16. Mai 2019 | 18:00 – 20:00 Uhr
Lebenswelt Heim – Bundesverband der Alten- und Pflegeheime Österreichs, Franz-Josefs-Kai 5/Top 11, 1010 Wien

Expert*innen und Betroffene berichteten und diskutierten im Rahmen des dritten Netzwerktreffens über das Thema »Interaktionen verbinden Generationen – Begegnungen fördern hilft«

Fotos vom Netzwerkabend 03/2019

Zahlreiche Generationenprojekte und engagierte Menschen bemühen sich um eine möglichst umfassende Vernetzung der Generationen. Sieglinde Rameder ist eine von jenen und wird beim Netzwerktreffen 03 zur Einstimmung ihre Beweggründe und Überlegungen zum Thema darlegen.

Als Teilnehmerin war u.a. Viktoria Parisot, MA von der Uni Wien anwesend sein. Die Soziologin mit Spezialisierung in den Forschungsbereichen Alter(n) und Familiensoziologie arbeitet derzeit an Projekten zu kultureller Bildung im Alter.

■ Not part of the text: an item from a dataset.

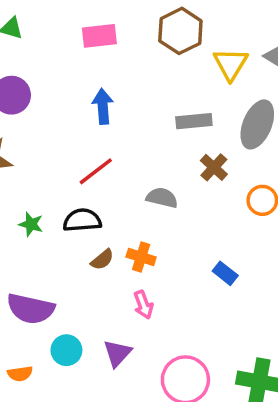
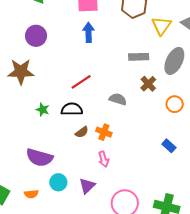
blue arrow: (103, 106) -> (89, 32), moved
blue rectangle: (225, 273) -> (169, 146), moved

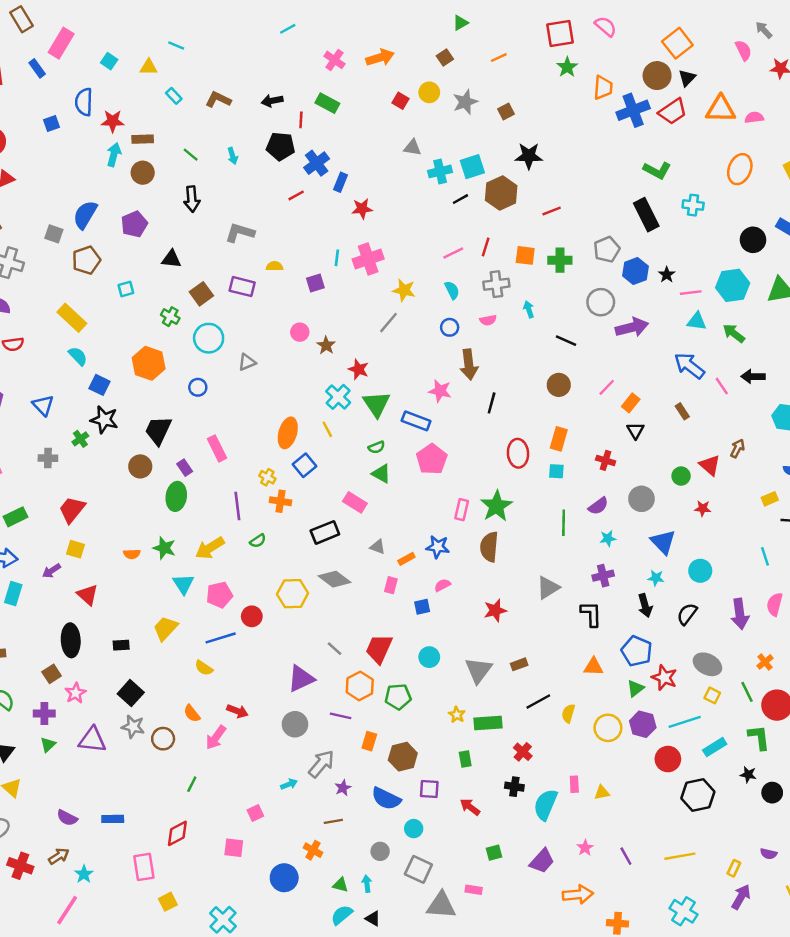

Einführung in die Thematik durch die Session-Leiterin des Abends, Sieglinde Rameder:
»Das Thema der Begegnungen zwischen den Generationen ist nicht neu und es bleibt auch ein Handlungsfeld der Zukunft. Interaktionen zwischen den Generationen und das Verständnis füreinander sind grundlegende Elemente für ein gutes Zusammenleben in unserer Gesellschaft. Und die Bilder, die wir vom Alter und Altern im Kopf haben, beeinflussen unsere Auseinandersetzungen mit der Thematik. Sie sind ausschlaggebend für ein respektvolles Miteinander.«

Beiträge, Themen und Ideen aus der DISKUSSIONSRUNDE

  • Begegnung zwischen den Generationen – Was ermöglicht / was verhindert sie?
  • Wo finden Interaktionen zwischen den Generationen statt? Wo gibt es Begegnungsräume im privaten / öffentlichen Bereich?
  • Sind bestimmte Strukturen – politische / gesellschaftliche / individuelle – förderlich oder hinderlich, z.B. in Freizeit, Kultur, Bildung, Arbeit, Wirtschaft, generationsübergreifendes Wohnen etc.?
  • Wie gestalten wir die Interaktionen unter den Menschen – Stichwort „Soziales Altern“ – wie geben wir uns, wie gehen wir miteinander um? Verhaltensmuster & Rollenbilder beeinflussen Interaktionen.